Frequency of Porphyromonas gingivalis fimA in smokers and nonsmokers after periodontal therapy

Abstract Porphyromonas gingivalis is one of the most important Gram-negative anaerobe bacteria involved in the pathogenesis of periodontitis. P. gingivalis has an arsenal of specialized virulence factors that contribute to its pathogenicity. Among them, fimbriae play a role in the initial attachment and organization of biofilms. Different genotypes of fimA have been related to length of fimbriae and pathogenicity of the bacterium. Objectives The aim of this study was to identify 5 types of fimA genotype strains in smokers and nonsmokers with periodontitis, before and after periodontal therapy. Material and Methods Thirty-one patients with periodontitis harboring P. gingivalis were selected: 16 nonsmokers (NS) and 15 smokers (SM). Clinical and microbiological parameters were evaluated at baseline and 3 months after periodontal treatment, namely: plaque index, bleeding on probe, probing depth, gingival recession and clinical attachment level.
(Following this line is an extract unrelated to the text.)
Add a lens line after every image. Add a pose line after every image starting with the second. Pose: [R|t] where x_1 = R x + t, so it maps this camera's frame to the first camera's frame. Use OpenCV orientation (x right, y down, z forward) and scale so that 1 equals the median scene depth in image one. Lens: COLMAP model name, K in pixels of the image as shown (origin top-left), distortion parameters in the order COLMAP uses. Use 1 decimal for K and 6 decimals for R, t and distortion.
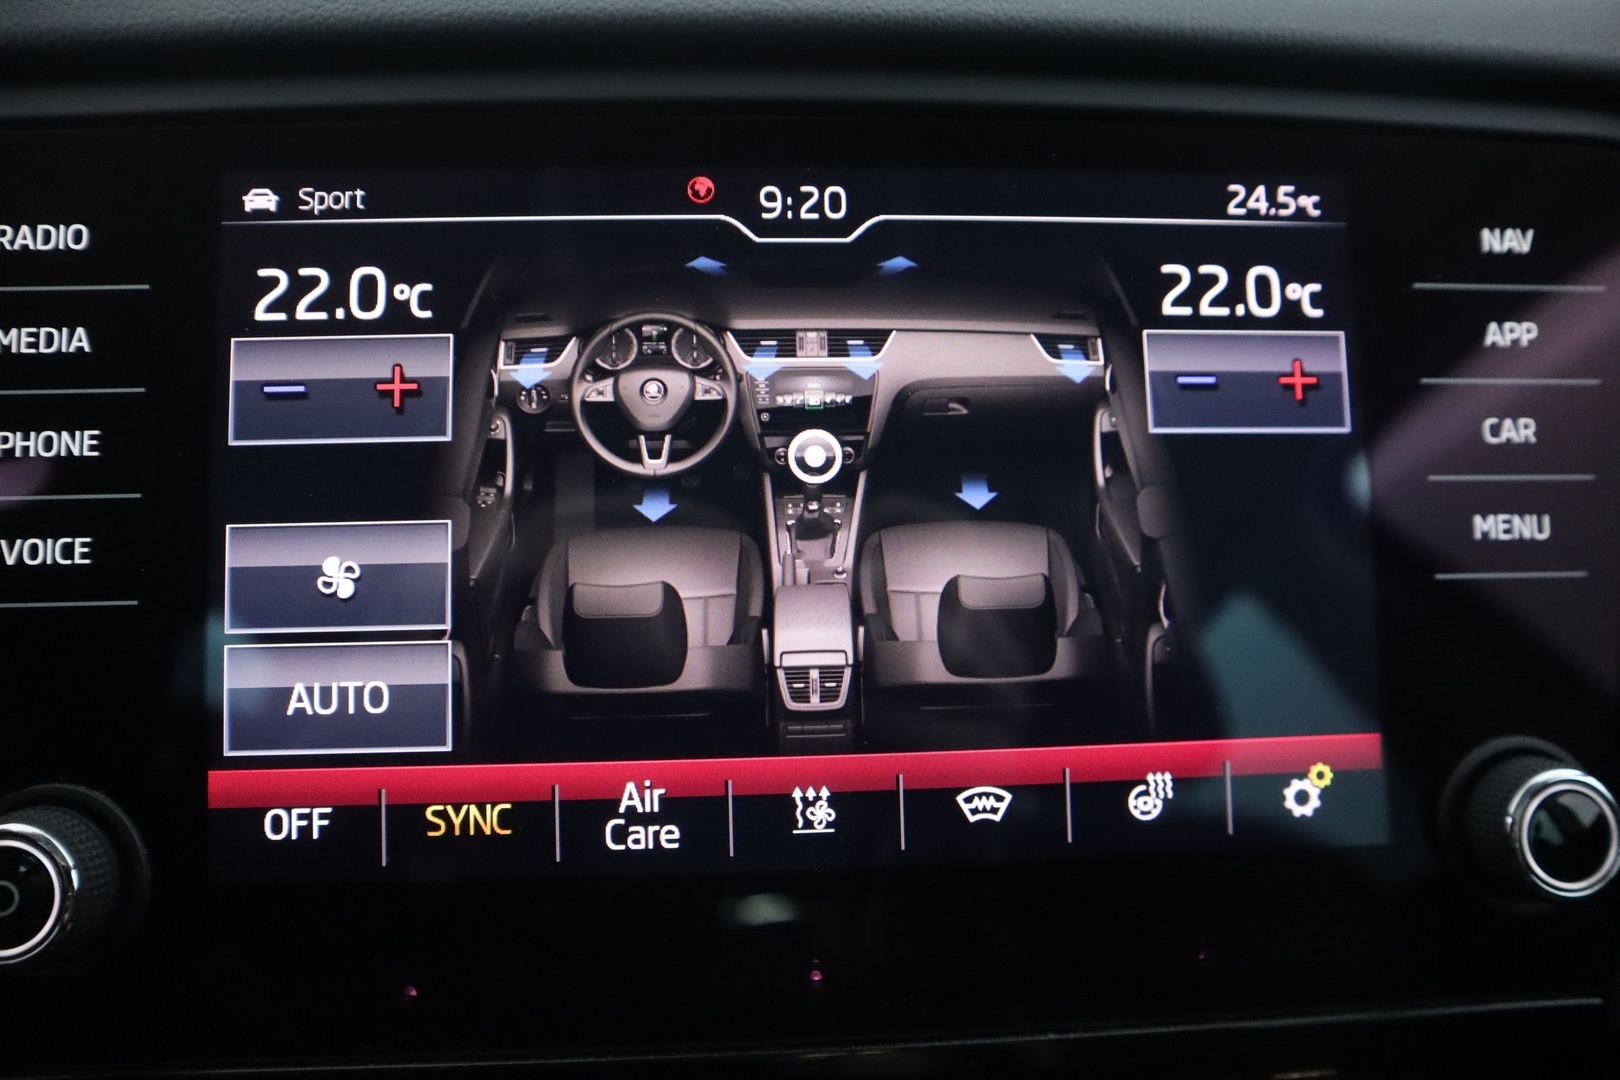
lens RADIAL K [[1183.7, 0, 806.7], [0, 1183.7, 538.7], [0, 0, 1]] dist [-0.097778, 0.083097]
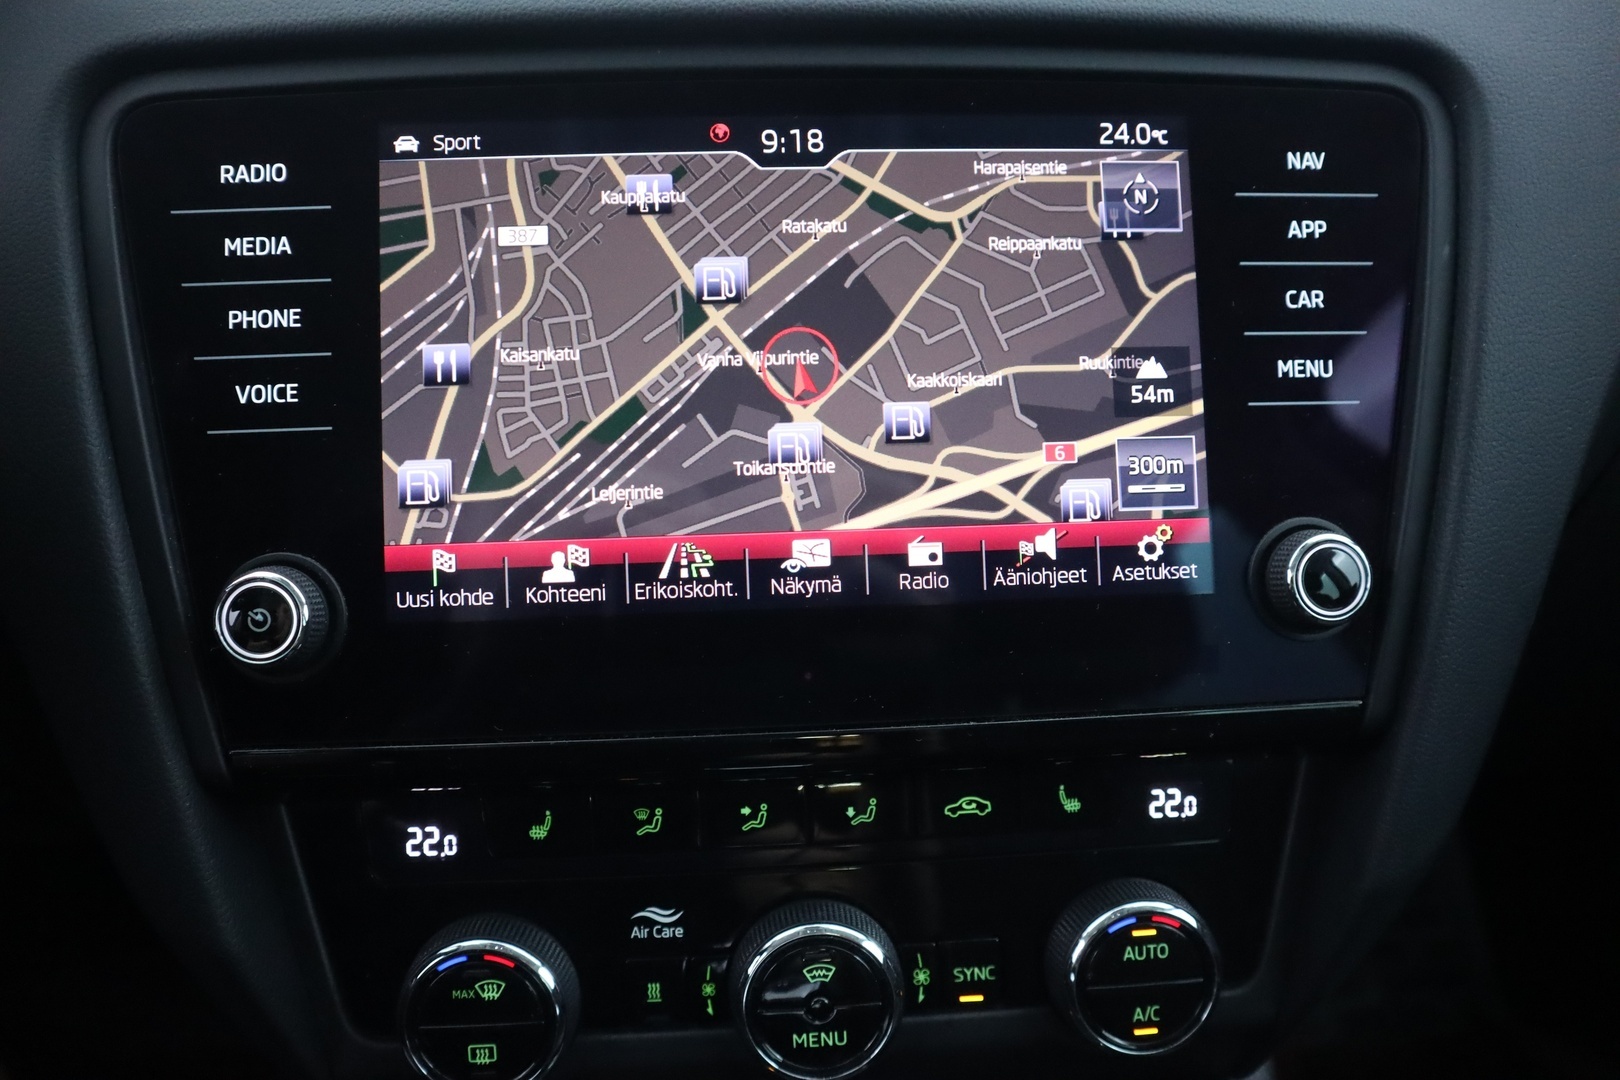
lens RADIAL K [[1183.7, 0, 804.4], [0, 1183.7, 533.6], [0, 0, 1]] dist [-0.097778, 0.083097]
pose [[0.999899, -0.011642, -0.008123, 0.017769], [0.012018, 0.998781, 0.047876, 0.118808], [0.007556, -0.047968, 0.998820, -0.431558]]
The frequency of P. gingivalis and fimA genotype strains were determined by polymerase chain reaction. Results Type I fimA was detected in the majority of SM and NS at baseline, and the frequency did not diminish after 3 months of treatment. The frequency of type II genotype was higher in SM than NS at baseline. After 3 months, statistical reduction was observed only for types II and V fimA genotypes in SM. The highest association was found between types I and II at baseline for NS (37.5%) and SM (53.3%). Conclusion The most prevalent P. gingivalis fimA genotypes detected in periodontal and smoker patients were genotypes I and II. However, the presence of fimA genotype II was higher in SM. Periodontal treatment was effective in controlling periodontal disease and reducing type II and V P. gingivalis fimA.